Which lines in the items below contain the string "fontsize"? Report each of them in full.

** START OF Given entries **

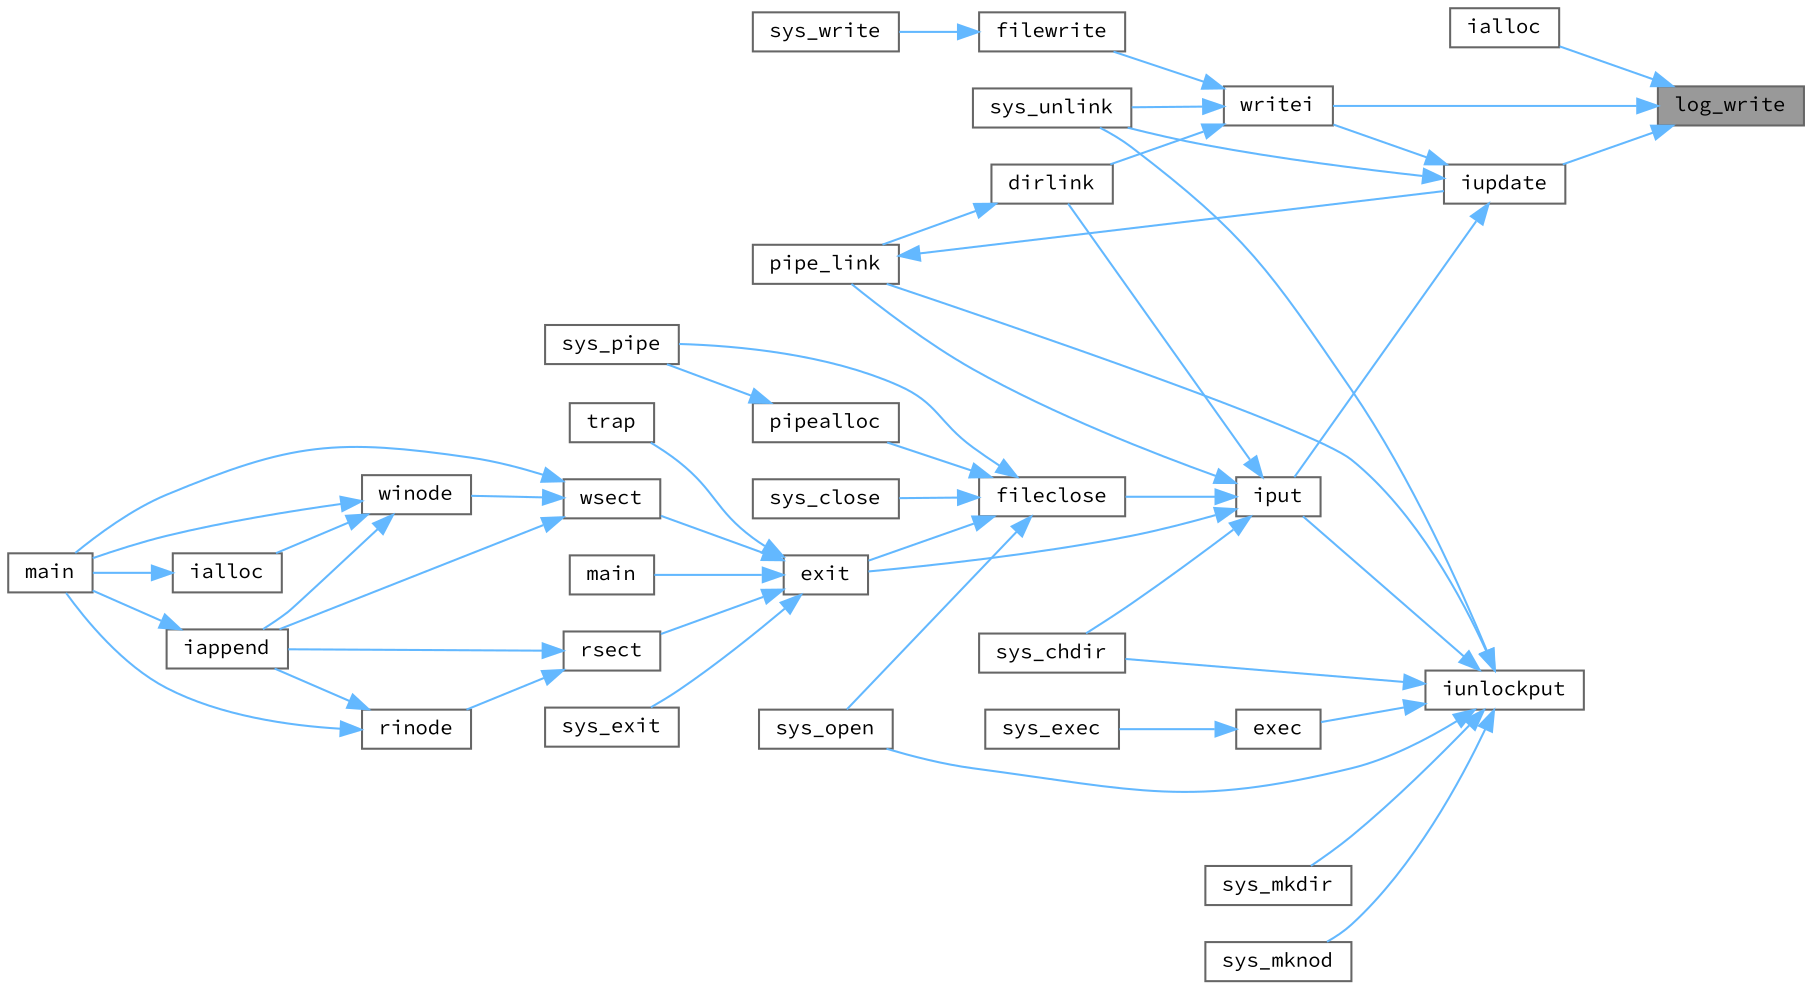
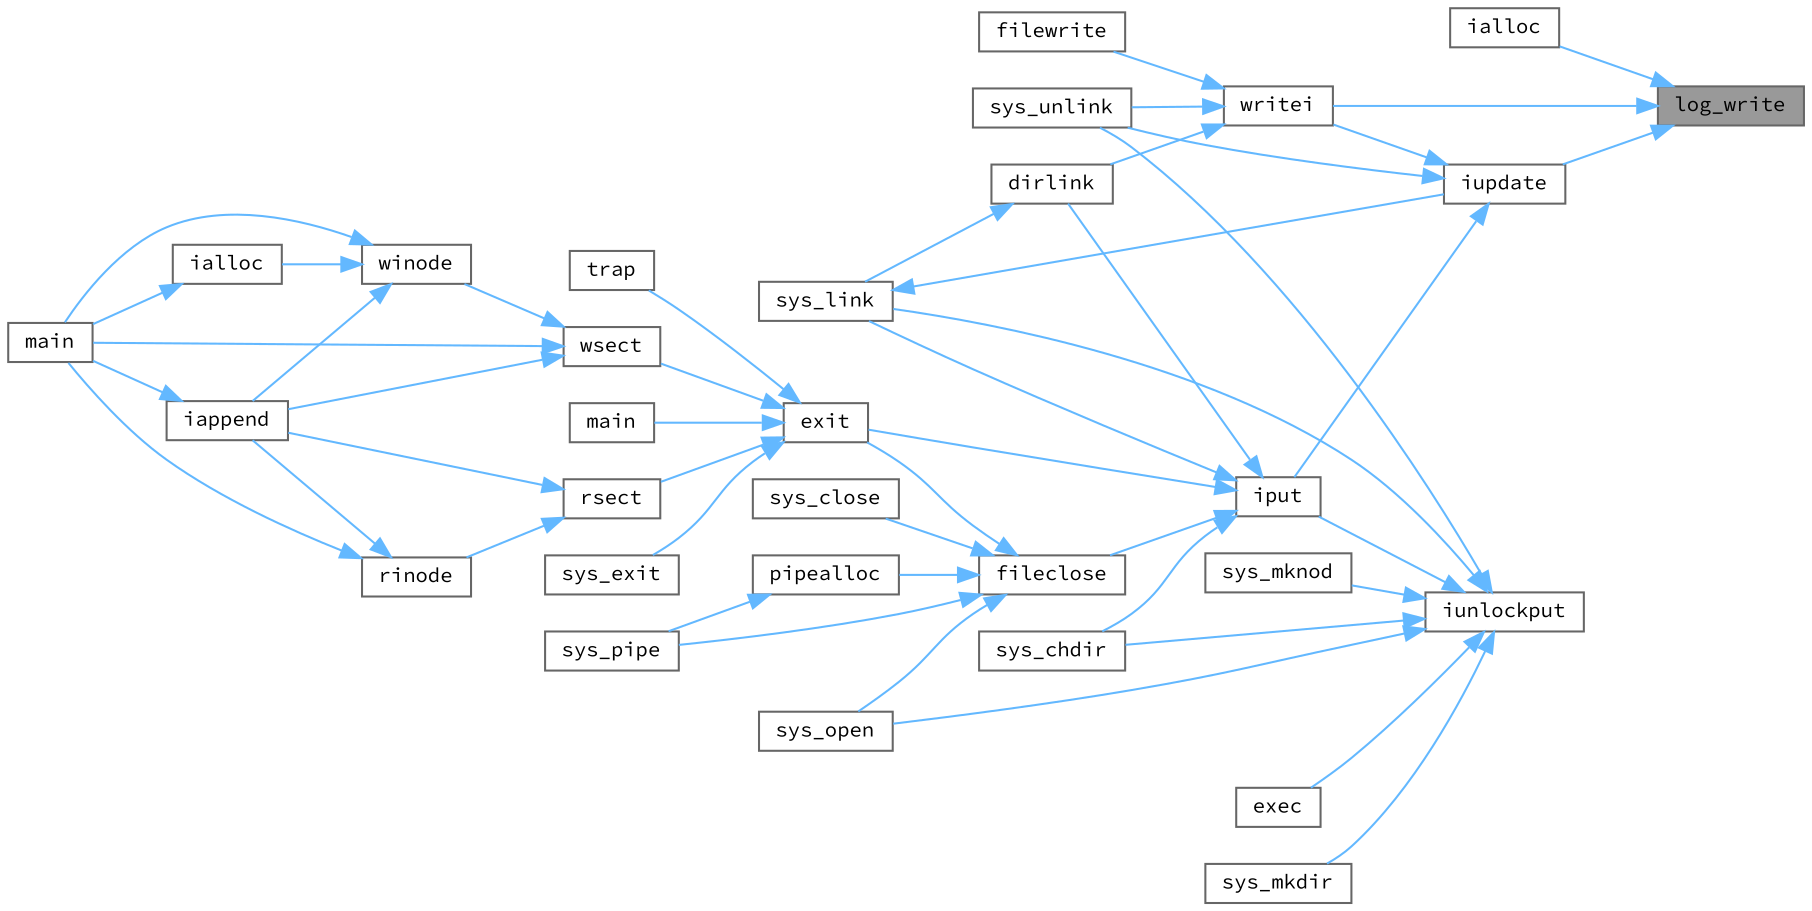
  digraph {
    fontname="Source Code Pro"
    rankdir=RL
    node [color=grey40 fillcolor=white fontname="Source Code Pro" fontsize=10 shape=box style=filled]
    edge [color=steelblue1 dir=back fontname="Source Code Pro" fontsize=10 labelfontname=Helvetica labelfontsize=10 style=solid]
    n1 [color=gray40 fillcolor=grey60 fontcolor=black height=0.2 label=log_write width=0.4]
    n2 [height=0.2 label=ialloc width=0.4]
    n3 [height=0.2 label=iupdate width=0.4]
    n4 [height=0.2 label=writei width=0.4]
    n5 [height=0.2 label=iput width=0.4]
    n6 [height=0.2 label=sys_unlink width=0.4]
    n7 [height=0.2 label=dirlink width=0.4]
    n8 [height=0.2 label=filewrite width=0.4]
-   n9 [height=0.2 label=pipe_link width=0.4]
+   n9 [height=0.2 label=sys_link width=0.4]
    n10 [height=0.2 label=exit width=0.4]
    n11 [height=0.2 label=fileclose width=0.4]
    n12 [height=0.2 label=sys_chdir width=0.4]
    n13 [height=0.2 label=main width=0.4]
    n14 [height=0.2 label=rsect width=0.4]
    n15 [height=0.2 label=sys_exit width=0.4]
    n16 [height=0.2 label=trap width=0.4]
    n17 [height=0.2 label=wsect width=0.4]
    n18 [height=0.2 label=pipealloc width=0.4]
    n19 [height=0.2 label=sys_pipe width=0.4]
    n20 [height=0.2 label=sys_close width=0.4]
    n21 [height=0.2 label=sys_open width=0.4]
    n22 [height=0.2 label=iunlockput width=0.4]
    n23 [height=0.2 label=exec width=0.4]
    n24 [height=0.2 label=sys_mkdir width=0.4]
    n25 [height=0.2 label=sys_mknod width=0.4]
    n26 [height=0.2 label=iappend width=0.4]
    n27 [height=0.2 label=rinode width=0.4]
    n28 [height=0.2 label=winode width=0.4]
    n29 [height=0.2 label=main width=0.4]
    n30 [height=0.2 label=ialloc width=0.4]
-   n31 [height=0.2 label=sys_exec width=0.4]
-   n32 [height=0.2 label=sys_write width=0.4]
    n1 -> n2
    n1 -> n3
    n1 -> n4
    n3 -> n4
    n3 -> n5
    n3 -> n6
    n4 -> n6
    n4 -> n7
    n4 -> n8
    n5 -> n7
    n5 -> n9
    n5 -> n10
    n5 -> n11
    n5 -> n12
    n7 -> n9
-   n8 -> n32
    n9 -> n3
    n10 -> n13
    n10 -> n14
    n10 -> n15
    n10 -> n16
    n10 -> n17
    n11 -> n10
    n11 -> n18
    n11 -> n19
    n11 -> n20
    n11 -> n21
    n14 -> n26
    n14 -> n27
    n17 -> n26
    n17 -> n28
    n17 -> n29
    n18 -> n19
    n22 -> n5
    n22 -> n6
    n22 -> n9
    n22 -> n12
    n22 -> n21
    n22 -> n23
    n22 -> n24
    n22 -> n25
-   n23 -> n31
    n26 -> n29
    n27 -> n26
    n27 -> n29
    n28 -> n26
    n28 -> n29
    n28 -> n30
    n30 -> n29
  }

** END OF Given entries **

Result:
    node [color=grey40 fillcolor=white fontname="Source Code Pro" fontsize=10 shape=box style=filled]
    edge [color=steelblue1 dir=back fontname="Source Code Pro" fontsize=10 labelfontname=Helvetica labelfontsize=10 style=solid]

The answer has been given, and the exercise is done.